## WORK INSTRUCTION
Where the line with "right elbow: (1286, 1380)" appears below, start writing out lines exactly, and finish with the line with "nose: (1476, 894)", which is included; write out nothing else.

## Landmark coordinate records
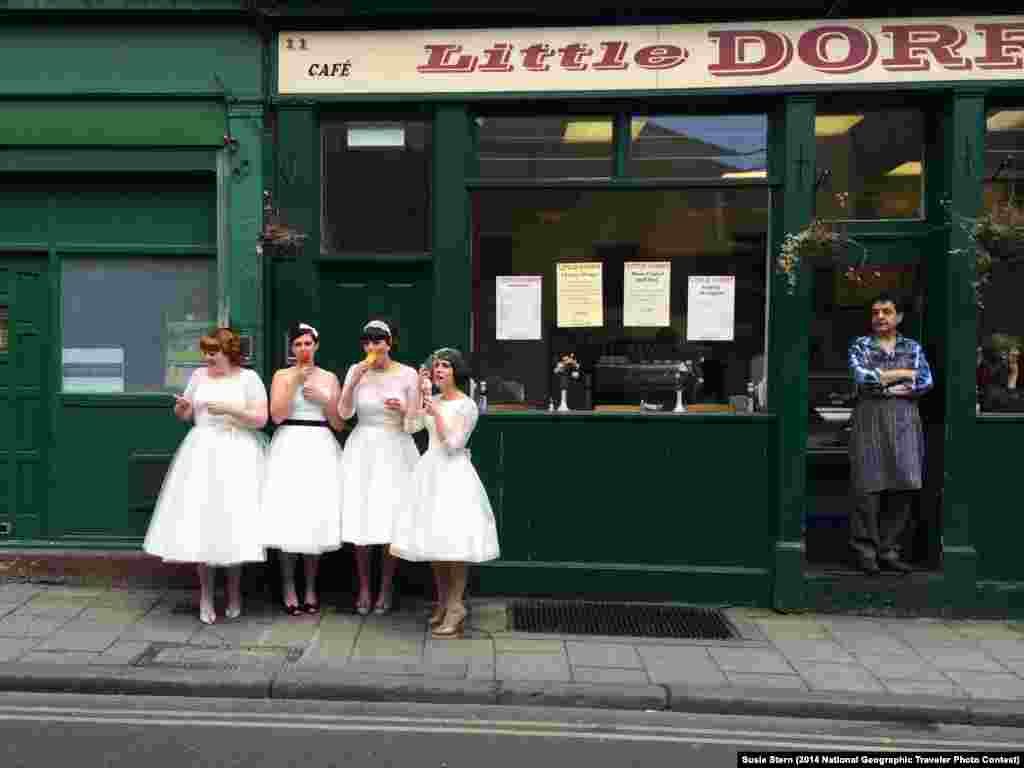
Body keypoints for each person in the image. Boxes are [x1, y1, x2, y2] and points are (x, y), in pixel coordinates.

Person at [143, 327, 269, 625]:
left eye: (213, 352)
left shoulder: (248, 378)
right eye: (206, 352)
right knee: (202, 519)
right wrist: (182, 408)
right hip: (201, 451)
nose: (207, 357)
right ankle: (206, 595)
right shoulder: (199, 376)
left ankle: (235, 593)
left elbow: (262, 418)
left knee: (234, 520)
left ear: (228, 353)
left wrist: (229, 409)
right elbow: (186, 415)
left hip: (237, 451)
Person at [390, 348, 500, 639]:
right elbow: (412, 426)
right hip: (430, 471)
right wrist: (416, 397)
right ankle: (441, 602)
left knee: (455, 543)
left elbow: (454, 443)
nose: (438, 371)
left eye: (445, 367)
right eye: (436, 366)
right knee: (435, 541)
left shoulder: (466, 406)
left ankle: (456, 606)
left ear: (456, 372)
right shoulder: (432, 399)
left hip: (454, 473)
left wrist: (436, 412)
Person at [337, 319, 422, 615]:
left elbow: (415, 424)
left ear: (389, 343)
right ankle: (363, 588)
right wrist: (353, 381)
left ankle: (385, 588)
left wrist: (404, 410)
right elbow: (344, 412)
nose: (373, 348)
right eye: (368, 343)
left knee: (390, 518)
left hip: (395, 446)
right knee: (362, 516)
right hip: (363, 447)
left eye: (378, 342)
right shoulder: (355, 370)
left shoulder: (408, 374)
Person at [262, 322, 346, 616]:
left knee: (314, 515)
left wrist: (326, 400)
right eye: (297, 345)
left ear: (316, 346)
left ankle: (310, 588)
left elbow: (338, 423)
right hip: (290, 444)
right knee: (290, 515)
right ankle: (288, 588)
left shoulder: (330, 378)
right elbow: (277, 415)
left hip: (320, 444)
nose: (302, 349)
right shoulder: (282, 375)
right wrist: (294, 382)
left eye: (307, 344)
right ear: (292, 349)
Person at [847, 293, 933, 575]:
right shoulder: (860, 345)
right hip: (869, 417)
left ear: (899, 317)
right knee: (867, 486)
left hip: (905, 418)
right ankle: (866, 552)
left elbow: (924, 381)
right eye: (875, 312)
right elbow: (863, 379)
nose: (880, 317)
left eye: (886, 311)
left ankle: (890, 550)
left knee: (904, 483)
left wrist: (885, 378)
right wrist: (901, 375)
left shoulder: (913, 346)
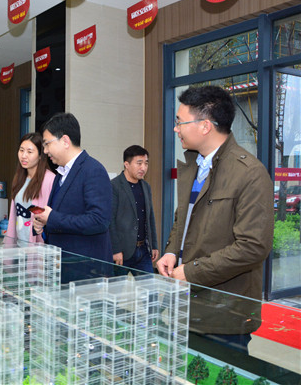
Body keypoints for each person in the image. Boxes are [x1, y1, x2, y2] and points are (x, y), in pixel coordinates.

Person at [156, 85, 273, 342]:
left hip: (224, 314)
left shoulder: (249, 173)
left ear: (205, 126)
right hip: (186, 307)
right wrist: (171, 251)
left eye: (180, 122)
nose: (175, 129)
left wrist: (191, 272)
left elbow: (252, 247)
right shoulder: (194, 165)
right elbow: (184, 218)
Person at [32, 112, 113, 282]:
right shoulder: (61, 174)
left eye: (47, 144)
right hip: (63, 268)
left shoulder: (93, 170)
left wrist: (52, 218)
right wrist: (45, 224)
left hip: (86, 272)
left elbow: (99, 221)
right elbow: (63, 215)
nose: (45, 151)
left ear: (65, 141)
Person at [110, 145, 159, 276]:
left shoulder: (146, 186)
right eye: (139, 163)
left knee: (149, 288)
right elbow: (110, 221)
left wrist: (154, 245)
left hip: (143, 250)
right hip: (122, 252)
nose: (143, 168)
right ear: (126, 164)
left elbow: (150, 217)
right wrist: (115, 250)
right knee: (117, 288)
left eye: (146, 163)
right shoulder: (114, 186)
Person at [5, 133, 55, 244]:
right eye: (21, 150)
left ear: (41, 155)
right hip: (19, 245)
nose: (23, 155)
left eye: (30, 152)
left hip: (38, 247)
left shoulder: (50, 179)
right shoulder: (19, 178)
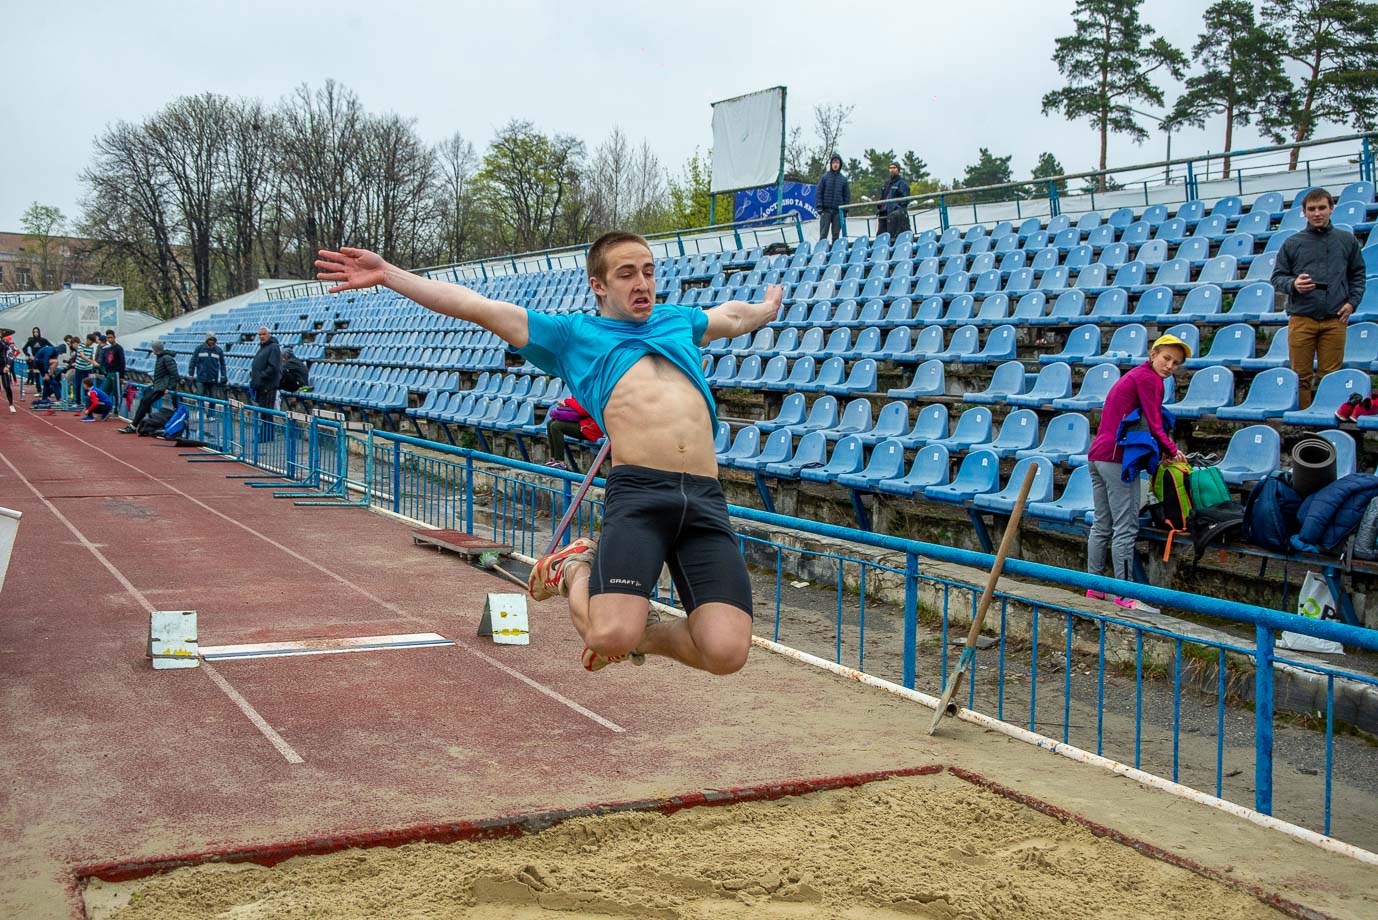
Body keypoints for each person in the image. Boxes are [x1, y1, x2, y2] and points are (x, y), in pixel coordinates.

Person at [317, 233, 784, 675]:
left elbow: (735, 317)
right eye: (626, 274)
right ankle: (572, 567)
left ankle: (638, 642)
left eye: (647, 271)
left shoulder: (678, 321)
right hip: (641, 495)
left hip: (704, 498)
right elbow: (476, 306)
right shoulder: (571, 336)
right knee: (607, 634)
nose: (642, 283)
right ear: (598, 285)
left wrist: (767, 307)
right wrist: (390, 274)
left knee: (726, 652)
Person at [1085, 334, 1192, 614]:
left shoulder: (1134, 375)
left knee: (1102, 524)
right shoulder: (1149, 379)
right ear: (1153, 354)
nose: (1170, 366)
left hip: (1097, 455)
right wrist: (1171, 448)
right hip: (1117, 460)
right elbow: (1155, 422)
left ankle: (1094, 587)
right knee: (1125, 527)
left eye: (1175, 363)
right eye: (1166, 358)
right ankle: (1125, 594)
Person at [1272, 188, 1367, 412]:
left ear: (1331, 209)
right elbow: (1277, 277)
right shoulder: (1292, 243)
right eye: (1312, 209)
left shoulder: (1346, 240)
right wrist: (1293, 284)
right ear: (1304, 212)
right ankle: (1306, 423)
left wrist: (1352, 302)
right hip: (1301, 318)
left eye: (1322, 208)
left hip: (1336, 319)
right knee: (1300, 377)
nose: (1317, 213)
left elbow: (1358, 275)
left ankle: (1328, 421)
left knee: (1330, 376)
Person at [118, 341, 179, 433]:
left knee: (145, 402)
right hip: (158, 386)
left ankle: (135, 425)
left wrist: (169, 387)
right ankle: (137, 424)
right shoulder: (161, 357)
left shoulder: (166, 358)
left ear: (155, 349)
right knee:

...

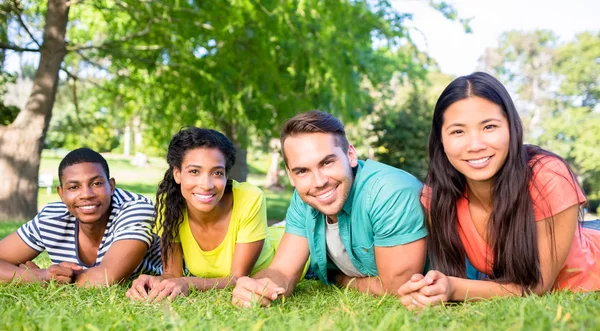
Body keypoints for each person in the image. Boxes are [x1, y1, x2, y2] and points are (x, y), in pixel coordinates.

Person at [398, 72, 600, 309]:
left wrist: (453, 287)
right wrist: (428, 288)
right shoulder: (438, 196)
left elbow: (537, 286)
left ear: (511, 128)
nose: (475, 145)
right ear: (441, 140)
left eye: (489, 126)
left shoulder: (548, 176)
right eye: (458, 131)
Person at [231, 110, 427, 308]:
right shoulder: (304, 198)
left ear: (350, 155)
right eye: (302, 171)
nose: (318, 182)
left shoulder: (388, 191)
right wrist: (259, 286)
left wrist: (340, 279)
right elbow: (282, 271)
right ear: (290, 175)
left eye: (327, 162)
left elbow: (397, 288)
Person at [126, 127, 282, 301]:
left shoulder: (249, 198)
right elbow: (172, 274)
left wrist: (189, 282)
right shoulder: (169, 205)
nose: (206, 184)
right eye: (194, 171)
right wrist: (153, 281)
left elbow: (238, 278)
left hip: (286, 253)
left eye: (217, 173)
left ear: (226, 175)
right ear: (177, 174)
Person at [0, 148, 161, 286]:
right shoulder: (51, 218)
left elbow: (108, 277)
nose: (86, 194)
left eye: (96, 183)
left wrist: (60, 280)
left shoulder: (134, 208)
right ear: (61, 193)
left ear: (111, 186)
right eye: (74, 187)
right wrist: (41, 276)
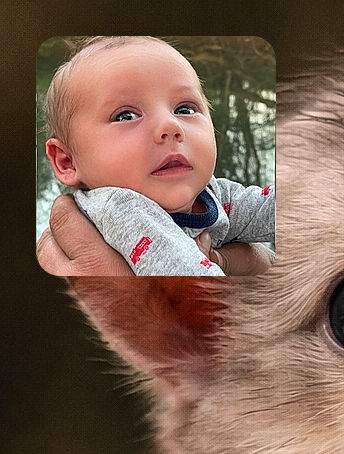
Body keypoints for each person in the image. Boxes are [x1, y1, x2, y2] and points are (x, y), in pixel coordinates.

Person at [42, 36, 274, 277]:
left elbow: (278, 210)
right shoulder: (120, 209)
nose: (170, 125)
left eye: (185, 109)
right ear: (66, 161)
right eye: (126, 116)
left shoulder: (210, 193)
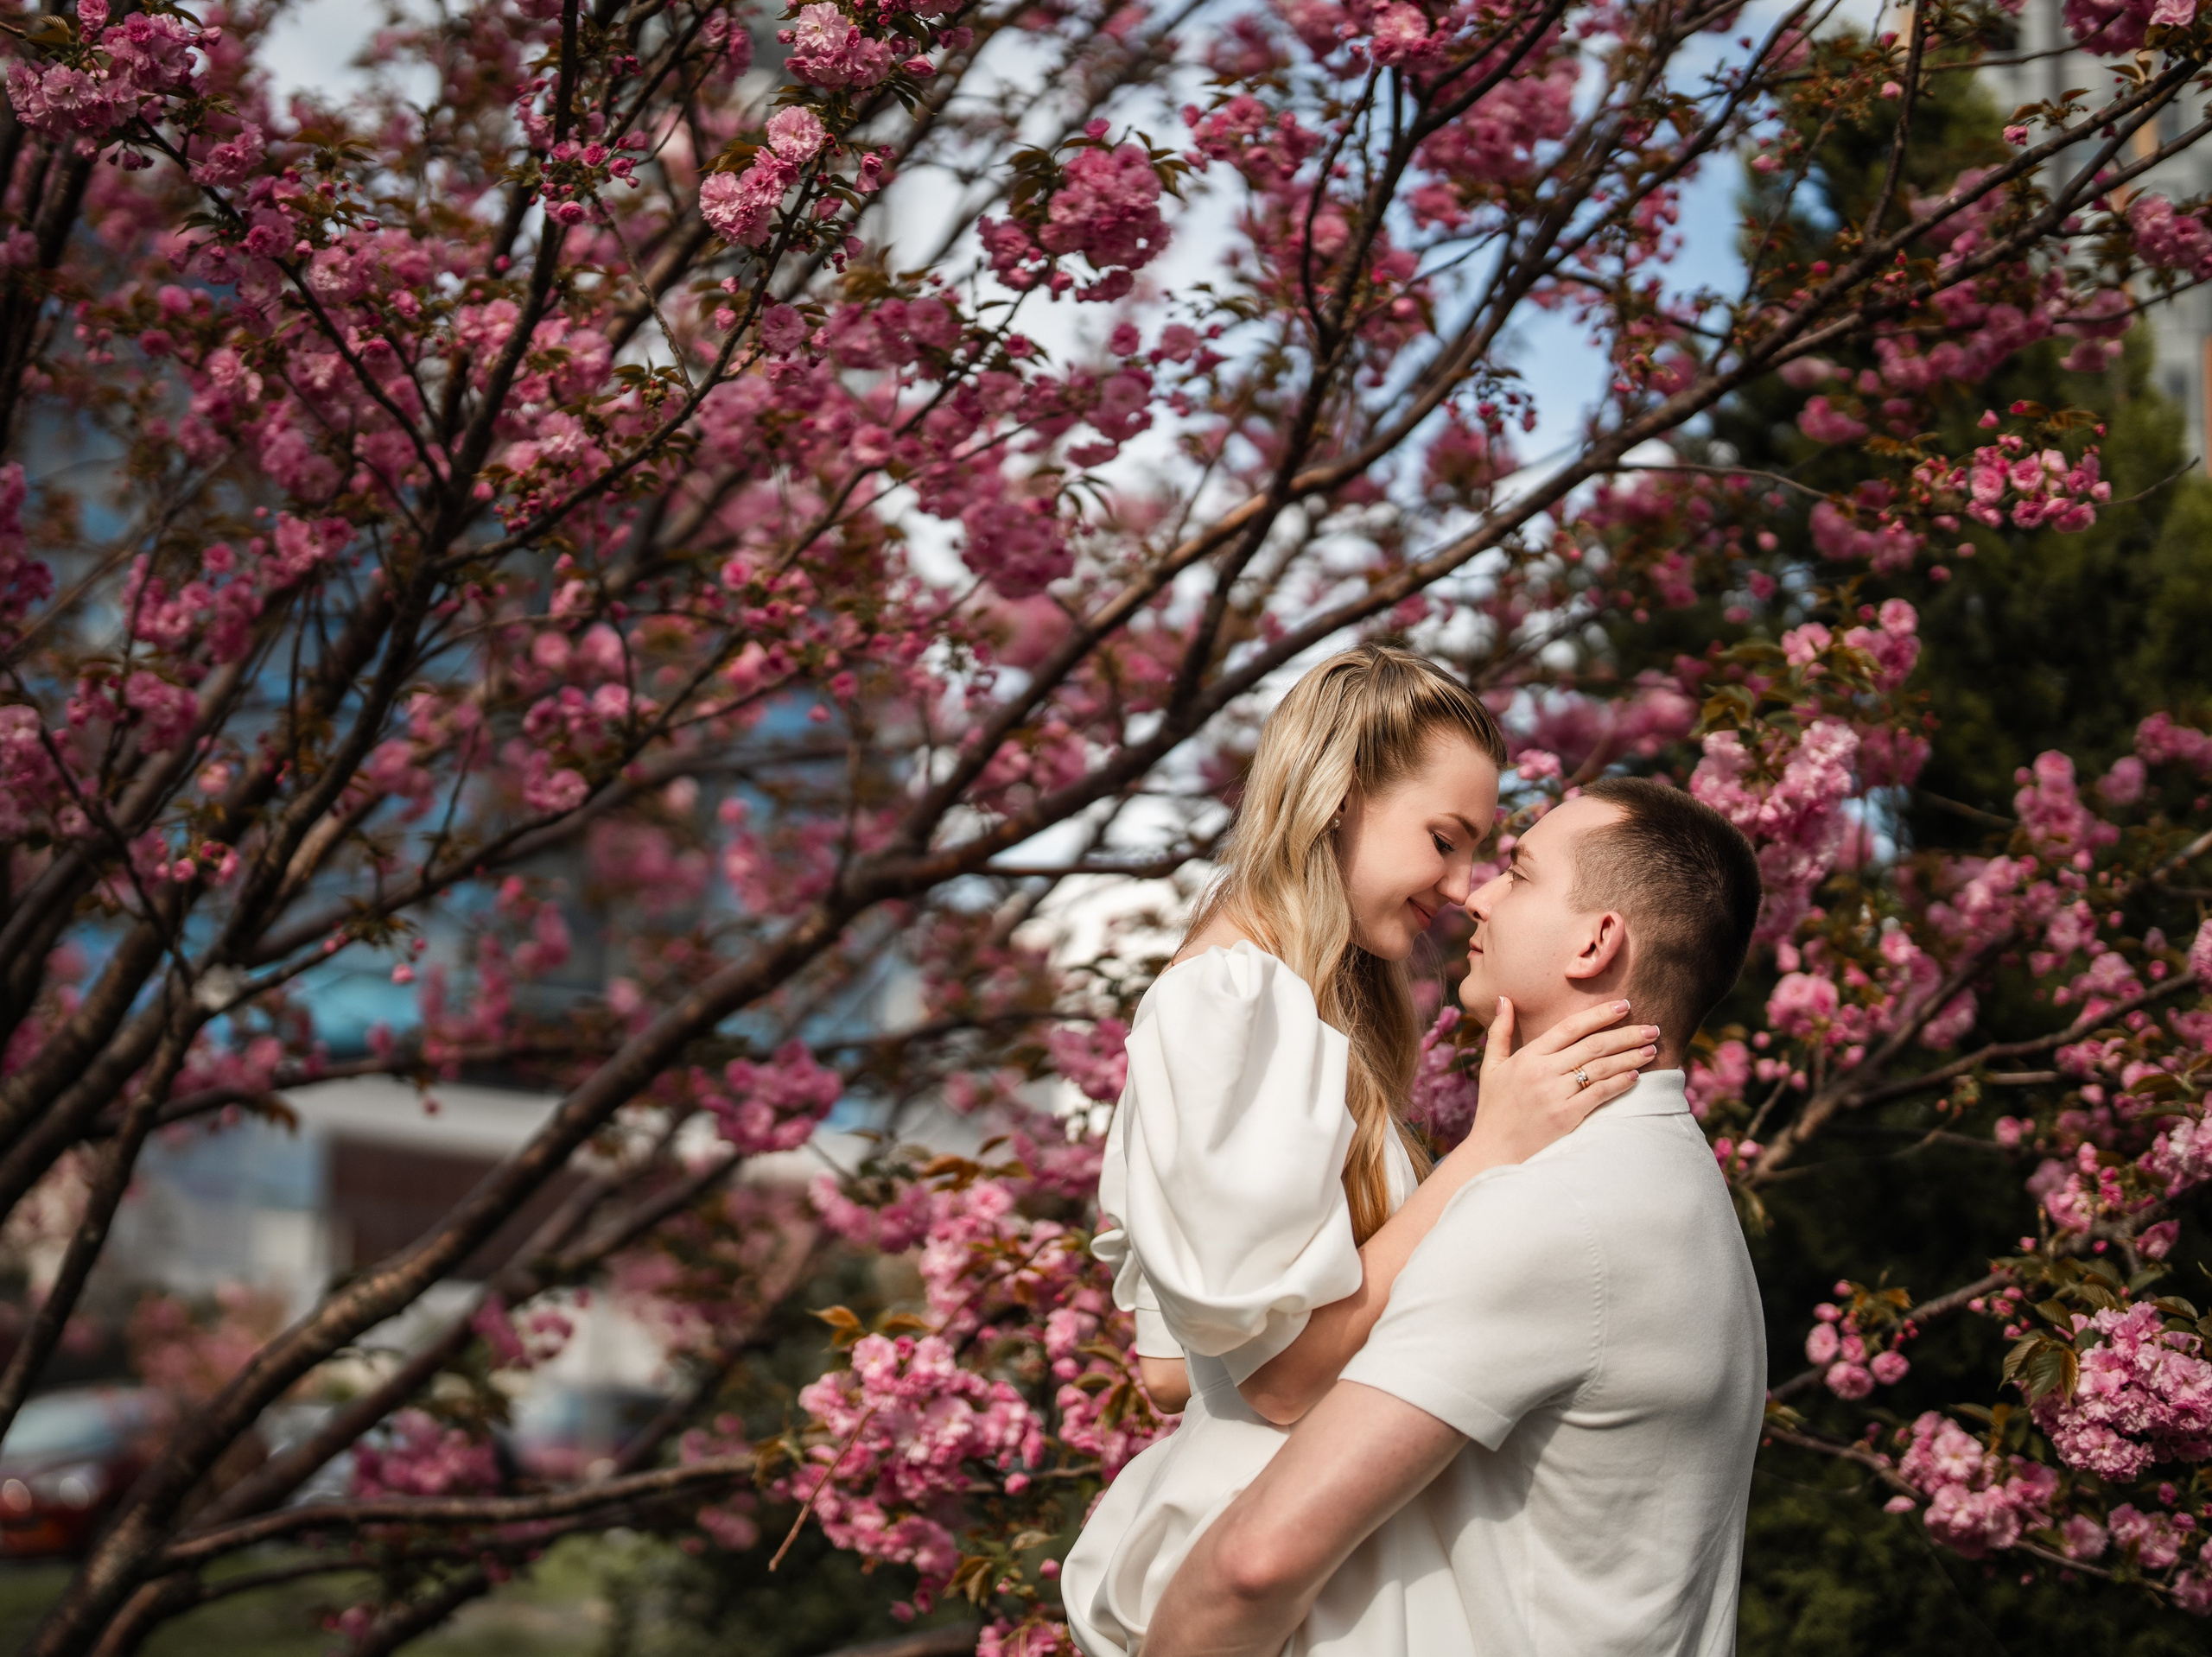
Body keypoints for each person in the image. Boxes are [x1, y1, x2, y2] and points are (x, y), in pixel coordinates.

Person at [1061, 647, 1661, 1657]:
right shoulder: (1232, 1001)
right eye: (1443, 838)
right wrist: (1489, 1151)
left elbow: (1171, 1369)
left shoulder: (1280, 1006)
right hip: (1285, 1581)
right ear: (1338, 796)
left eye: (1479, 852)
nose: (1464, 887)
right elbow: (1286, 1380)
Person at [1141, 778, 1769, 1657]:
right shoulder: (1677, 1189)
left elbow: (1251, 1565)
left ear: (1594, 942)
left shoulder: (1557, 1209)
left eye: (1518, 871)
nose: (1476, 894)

## WRITTEN SOLUTION
right elbow: (1286, 1380)
Person at [1141, 778, 1769, 1657]:
right shoulder: (1677, 1189)
left elbow: (1251, 1565)
left ear: (1594, 942)
left shoulder: (1557, 1209)
left eye: (1518, 871)
nose: (1476, 894)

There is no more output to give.